As thousands took to the streets of the US yesterday to celebrate the news that the Supreme Court had overturned the Defense of Marriage Act (DOMA), many were already starting to speculate on the impact this decision could have on US immigration law.
Many believe that now DOMA has been held unconstitutional and overturned, it is probable that the immigration service (USCIS) will begin approving marriage-based petitions for same-sex spouses.
The impact could be significant for so many people.
For example Nepal native Satyam Barakoti, 36, who lives in Atlanta, discovered the sex of her first baby already on Monday. She has been with her partner for five years. They own a house and run a nonprofit consulting agency, but until the Supreme Court’s decision they were forced to discuss the possibility of moving abroad — to Canada or Thailand as Satyam’s partner could not sponsor her for her green card. Although her child would be a US citizen, sponsor must be 21 years of age or older.

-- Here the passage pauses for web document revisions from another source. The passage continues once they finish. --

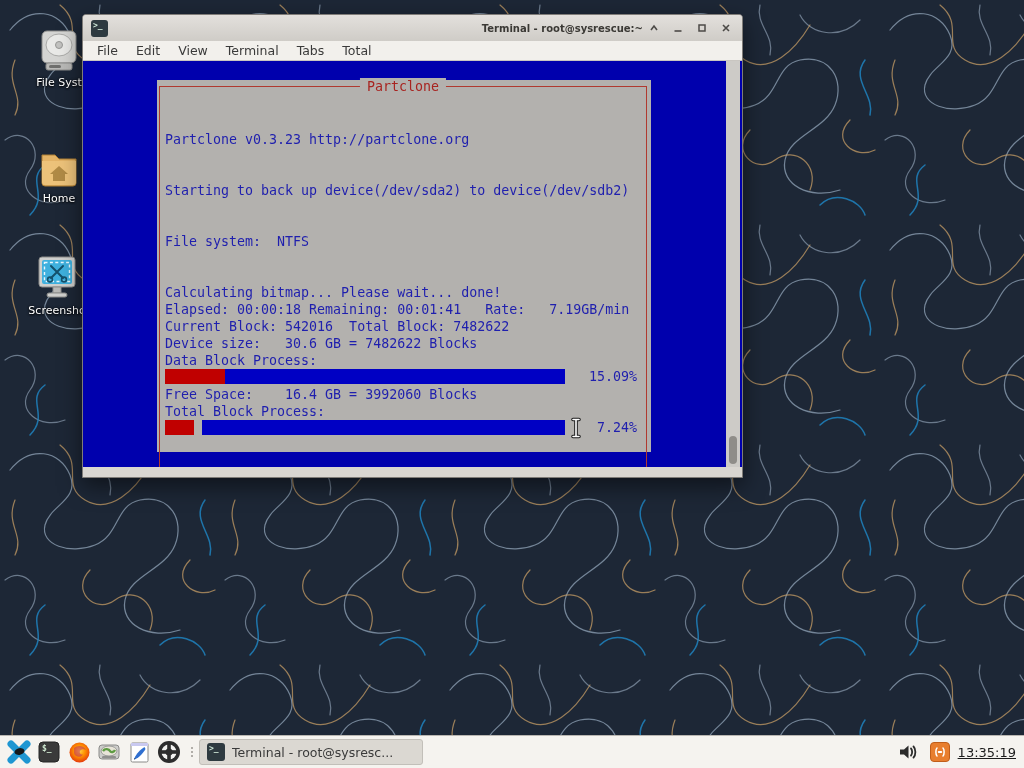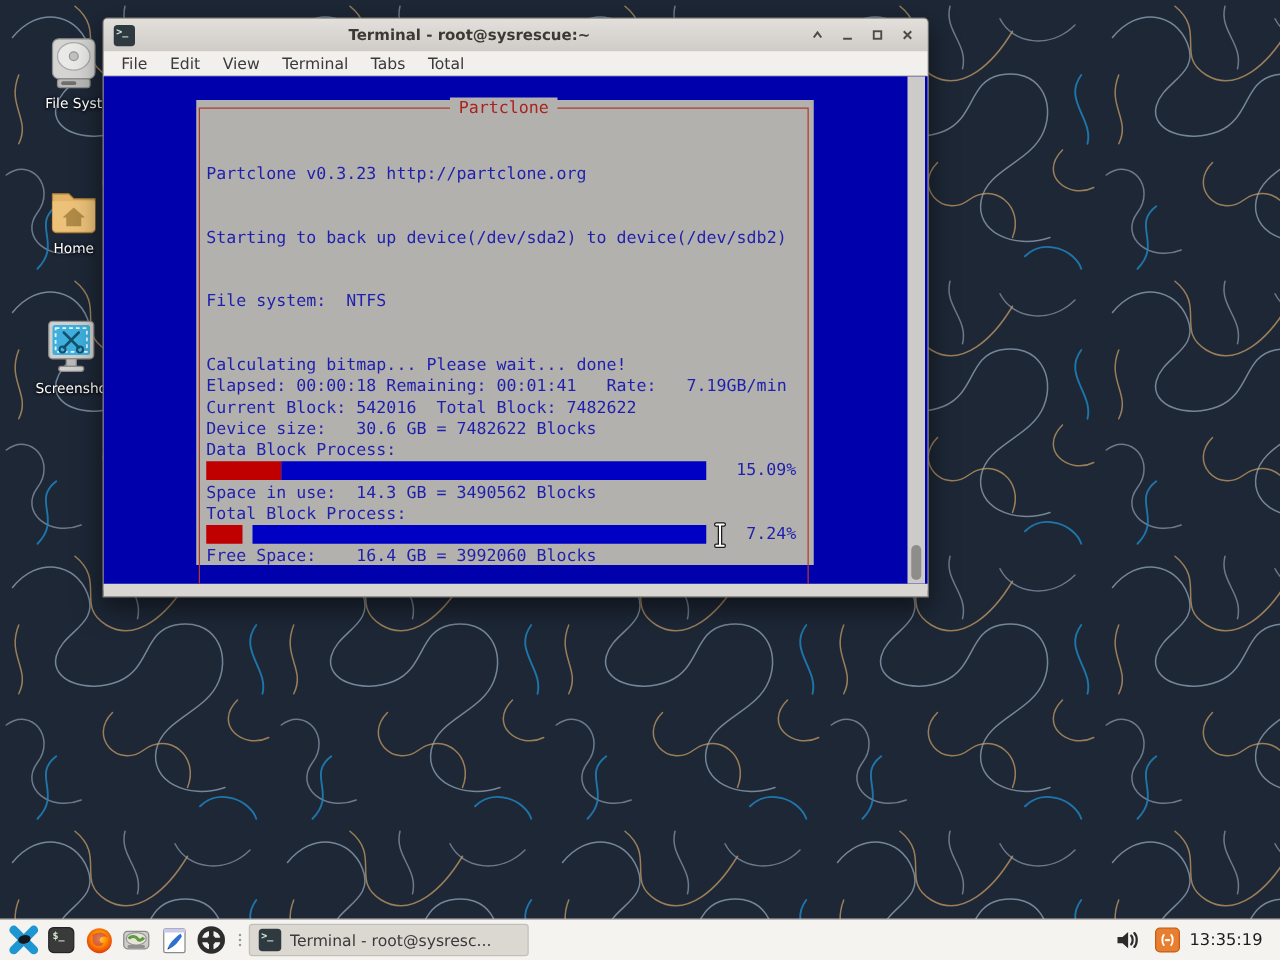--- a/index.html
+++ b/index.html
@@ -16,21 +16,21 @@
 
   
   .window { position:absolute; left:82px; top:14px; width:661px; height:464px; z-index:2;
             background:#d9d6d1; border:1px solid #7f7c78; border-radius:4px 4px 0 0;
             box-shadow:0 8px 22px rgba(0,0,0,.5); display:flex; flex-direction:column; }
   .titlebar { height:26px; display:flex; align-items:center; padding:0 6px 0 8px;
               background:linear-gradient(#e3e0dc,#cfccc7); border-radius:3px 3px 0 0; }
   .win-appicon { width:17px; height:17px; background:#2e3a40; border-radius:3px; color:#cfe8d8;
                  font-family:"DejaVu Sans Mono",monospace; font-size:8px; font-weight:bold;
                  display:flex; align-items:flex-start; justify-content:flex-start; padding:1px 0 0 2px; }
-  .win-title { flex:1; text-align:center; font-size:12px; font-weight:bold; color:#3b3935;
+  .win-title { flex:1; text-align:right; font-size:10px; font-weight:bold; color:#3b3935;
                white-space:nowrap; overflow:hidden; }
   .win-controls { display:flex; gap:3px; }
   .win-btn { width:21px; height:18px; display:flex; align-items:center; justify-content:center; border-radius:2px; }
   .menubar { height:20px; background:#f2f0ec; border-bottom:1px solid #c9c6c1; display:flex; align-items:center; padding-left:5px; }
   .menu-item { font-size:12.5px; color:#3a3a3a; padding:3px 9px; border-radius:2px; }
 
   
   .terminal { position:relative; height:406px; background:var(--terminal-bg,#0000ad); overflow:hidden; }
   .win-bottom { height:5px; background:#d9d6d1; }
   .scrolltrack { position:absolute; top:0; right:2px; width:14px; height:100%; background:#cdcbc7; }
@@ -61,21 +61,21 @@
   .tb-handle { width:8px; height:20px; margin:0 3px; display:flex; flex-direction:column; justify-content:center; gap:2px; align-items:center; }
   .tb-handle i { width:2px; height:2px; background:#9a9792; border-radius:50%; }
   .task-btn { width:224px; height:26px; background:#dbd8d2; border:1px solid #c2bfb9; border-radius:3px;
               display:flex; align-items:center; gap:7px; padding:0 7px; }
   .task-btn .ticon { width:18px; height:18px; background:#2e3a40; border-radius:3px; color:#cfe8d8;
                      font-family:"DejaVu Sans Mono",monospace; font-size:8px; font-weight:bold; padding:1px 0 0 2px; }
   .task-btn .tlabel { font-size:12.5px; color:#3a3a3a; white-space:nowrap; overflow:hidden; }
   .tb-spacer { flex:1; }
   .net-badge { width:20px; height:20px; background:var(--net-badge,#e87e2e); border:1px solid #c05e1a; border-radius:4px;
                display:flex; align-items:center; justify-content:center; margin:0 6px; }
-  .clock { font-size:13px; color:#1c1c1c; margin:0 9px 0 2px; white-space:nowrap; }
+  .clock { font-size:13px; color:#1c1c1c; margin:0 3px 0 2px; white-space:nowrap;text-decoration:underline; }
 </style>
 </head>
 <body>
 
 <svg class="bg-svg" width="1024" height="768">
   <defs>
     <pattern id="topo" width="220" height="220" patternUnits="userSpaceOnUse">
       <path d="M10 30 C30 5 60 10 70 35 C80 60 50 65 45 85 C40 105 70 115 95 105 C120 95 115 65 140 60 C170 54 185 80 175 105 C165 130 130 135 125 160 C120 185 150 200 180 190" stroke="#8a9cb0" stroke-width="1.2" fill="none" stroke-linecap="round" opacity="0.8"></path>
       <path d="M200 20 C180 40 150 35 140 15 M5 140 C25 125 45 150 30 170 C15 190 40 210 65 200 M100 5 C95 25 115 35 110 55" stroke="#8a9cb0" stroke-width="1.2" fill="none" stroke-linecap="round" opacity="0.7"></path>
       <path d="M60 5 C85 25 60 45 85 60 C110 75 135 50 150 25 M15 60 C5 85 25 95 15 115 M190 120 C170 140 195 160 215 150 M90 130 C70 150 95 175 115 160 C135 145 160 165 150 190" stroke="#c49a62" stroke-width="1.2" fill="none" stroke-linecap="round" opacity="0.75"></path>
@@ -161,21 +161,20 @@
     <div class="pc-box">
       <div class="pc-frame">
         <div class="pc-title">Partclone</div>
       </div>
       <div class="pc-lines">
         <div>Partclone v0.3.23 http://partclone.org</div>
         <div>Starting to back up device(/dev/sda2) to device(/dev/sdb2)</div>
         <div>File system:  NTFS</div>
         <div>Calculating bitmap... Please wait... done!</div>
         <div>Device size:   30.6 GB = 7482622 Blocks</div>
-        <div>Space in use:  14.3 GB = 3490562 Blocks</div>
         <div>Free Space:    16.4 GB = 3992060 Blocks</div>
         
       </div>
       <div class="pc-abs" style="top:221px;">Elapsed: 00:00:18 Remaining: 00:01:41   Rate:   7.19GB/min</div>
       <div class="pc-abs" style="top:238px;">Current Block: 542016  Total Block: 7482622</div>
 
       <div class="pc-abs" style="top:272px;">Data Block Process:</div>
       <div class="pc-bar" style="top:289px;">
         <div class="bar-red" style="width: 60px;"></div>
         <div class="bar-blue"></div>

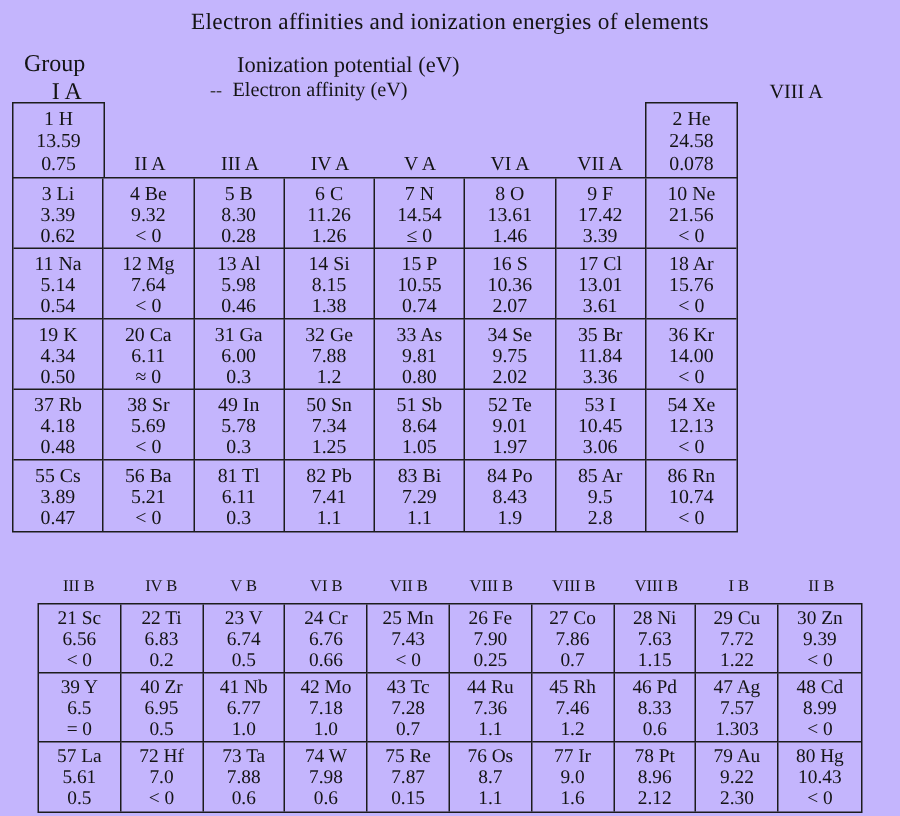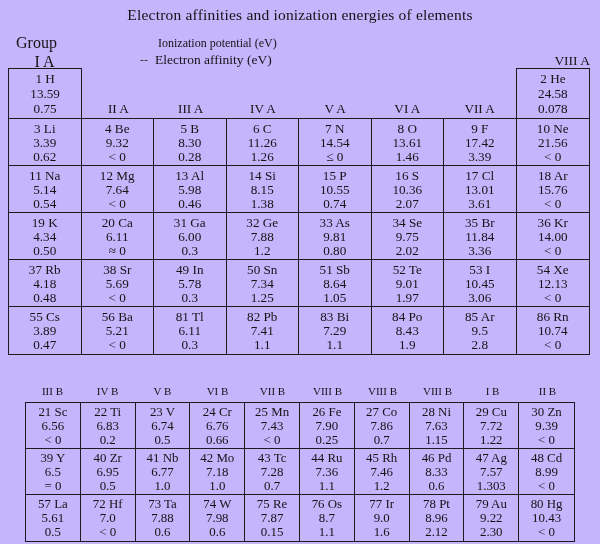--- a/index.html
+++ b/index.html
@@ -4,26 +4,26 @@
 <style>
   html,body { margin:0; padding:0; background:#ffffff; }
   .page {
     position:relative; width:600px; height:544px; background:#c4b5fd;
     font-family:"Liberation Serif", serif; color:#141414; overflow:hidden;
   }
   .title { position:absolute; top:6px; left:0; width:100%; text-align:center;
            font-size:15.5px; letter-spacing:0.2px; }
   .group-label  { position:absolute; left:16px;  top:34px; font-size:16px; }
   .ia-label     { position:absolute; left:8px;   top:53px; width:73px; text-align:center; font-size:16px; }
-  .legend-ip    { position:absolute; left:158px; top:36px; font-size:12px; }
+  .legend-ip    { position:absolute; left:158px; top:36px; font-size:15px; }
   .legend-ea    { position:absolute; left:140px; top:52px; font-size:13.5px; }
   .legend-ea .dash { font-size:12px; margin-right:7px; color:#333; }
-  .viiia-label  { position:absolute; left:513px; top:53px; width:77px; text-align:right; font-size:13.5px; }
-
-  .t1 { position:absolute; left:8px; top:68px; width:582px; }
+  .viiia-label  { position:absolute; left:513px; top:53px; width:77px; text-align:left; font-size:13.5px; }
+
+  .t1 { position:absolute; left:8px; top:68px; width:484px; }
   .t1-top { display:flex; height:50px; }
   .tcell { flex:1 1 0; box-sizing:border-box; text-align:center; }
   .boxed { border:1.5px solid #1c1c1c; border-bottom:none; padding-top:2px; }
   .mid { display:flex; align-items:flex-end; justify-content:center;
          padding-bottom:1px; font-size:13.2px; }
   .ln { line-height:15px; font-size:13.2px; white-space:nowrap; }
 
   .t1-body { display:grid; grid-template-columns:repeat(8,1fr); grid-auto-rows:47px;
              border:1.5px solid #1c1c1c; }
   .gcell { box-sizing:border-box; border-right:1.2px solid #1c1c1c;

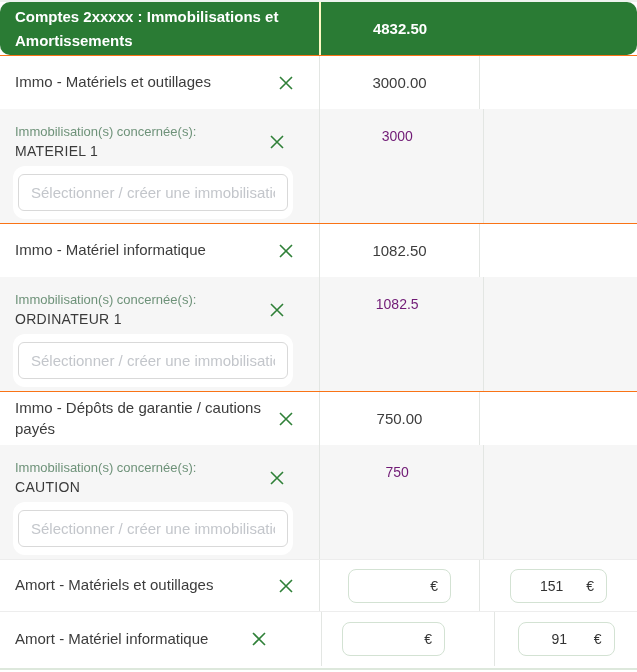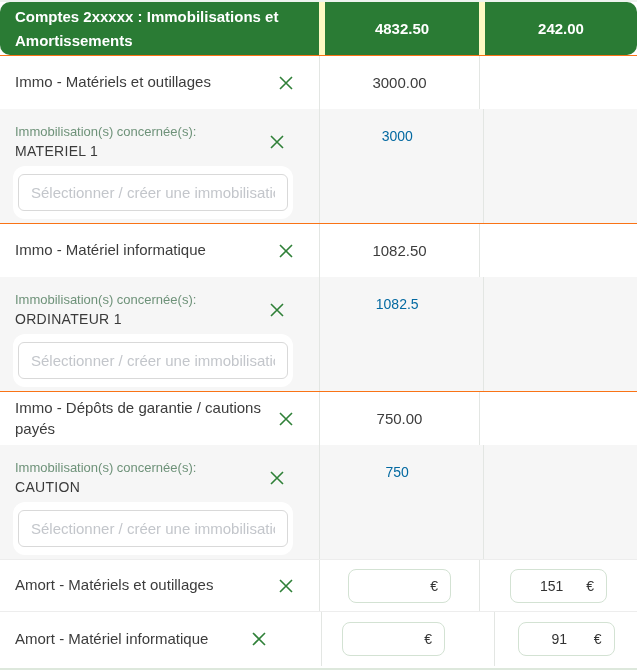--- a/index.html
+++ b/index.html
@@ -19,21 +19,21 @@
   
   .hdr { background: #2a7b34; height: 53px; color: #fff; border-radius: 10px; }
   .hdr .c1 {
     display: flex; align-items: center;
     padding: 0 12px 0 15px;
     font-size: 15px; font-weight: 700; line-height: 1.55;
   }
   .hdr .c2, .hdr .c3 {
     display: flex; align-items: center; justify-content: center;
     font-size: 15px; font-weight: 700;
-    border-left: 6px solid #fef9c3;
+    border-left: 2px solid #fef9c3;
   }
 
   
   .body-row .c2, .body-row .c3 { border-left: 1px solid #e3e6e3; }
 
   .main-row { height: 54px; background: #fff; border-top: 1px solid #f97316; }
   .main-row .c1 {
     display: flex; align-items: center; justify-content: space-between;
     padding: 0 24px 0 15px; height: 100%;
   }
@@ -58,21 +58,21 @@
     margin: 0 17px 0 13px; background: #ffffff;
     border-radius: 12px; padding: 8px 5px; height: 53px;
   }
   .select-input {
     width: 100%; height: 37px;
     border: 1px solid #d9d9d9; border-radius: 6px;
     padding: 0 12px; font-size: 15px; color: #444;
     font-family: inherit; outline: none; background: #fff;
   }
   .select-input::placeholder { color: #c3c6cb; }
-  .sub-row .c2 { padding-top: 19px; text-align: center; font-size: 14px; color: #0369a1; }
+  .sub-row .c2 { padding-top: 19px; text-align: center; font-size: 14px; color: #701a75; }
 
   
   .amort-row { height: 52px; background: #fff; border-top: 1px solid #ededed; }
   .amort-row.tall { height: 55px; gap: 29px; }
   .amort-row .c1 {
     display: flex; align-items: center; justify-content: space-between;
     padding: 0 24px 0 15px; height: 100%; text-align: center;
   }
   .amort-row .c2, .amort-row .c3 {
     display: flex; align-items: center; justify-content: center; height: 100%;
@@ -93,21 +93,20 @@
   .bottomline { height: 2px; background: #dde8dc; }
 </style>
 </head>
 <body>
 
 <div class="topline"></div>
 
 <div class="row hdr">
   <div class="c1">Comptes 2xxxxx : Immobilisations et Amortissements</div>
   <div class="c2">4832.50</div>
-  <div class="c3">242.00</div>
 </div>
 
 <div class="row body-row main-row">
   <div class="c1">
     <div class="acct-label">Immo - Matériels et outillages</div>
     <span class="x-btn">
       <svg viewBox="0 0 18 18" width="18" height="18">
           <path d="M3 3 L15 15 M15 3 L3 15" stroke="#2f8038" stroke-width="1.6" fill="none"></path>
         </svg>
     </span>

There are of course still no guarantees with what will happen moving forward. We need to see how USCIS starts treating such applications in light of the decision. Furthermore, decision will still depend on the facts and details of each specific case, and in particular on the foreign national spouse’s immigration present status and intentions.
However whilst the devil is of course always in the detail, the fact remains this is a positive step in allowing the federal government to treat LGBT families equally by allowing them access to federal benefits and protections.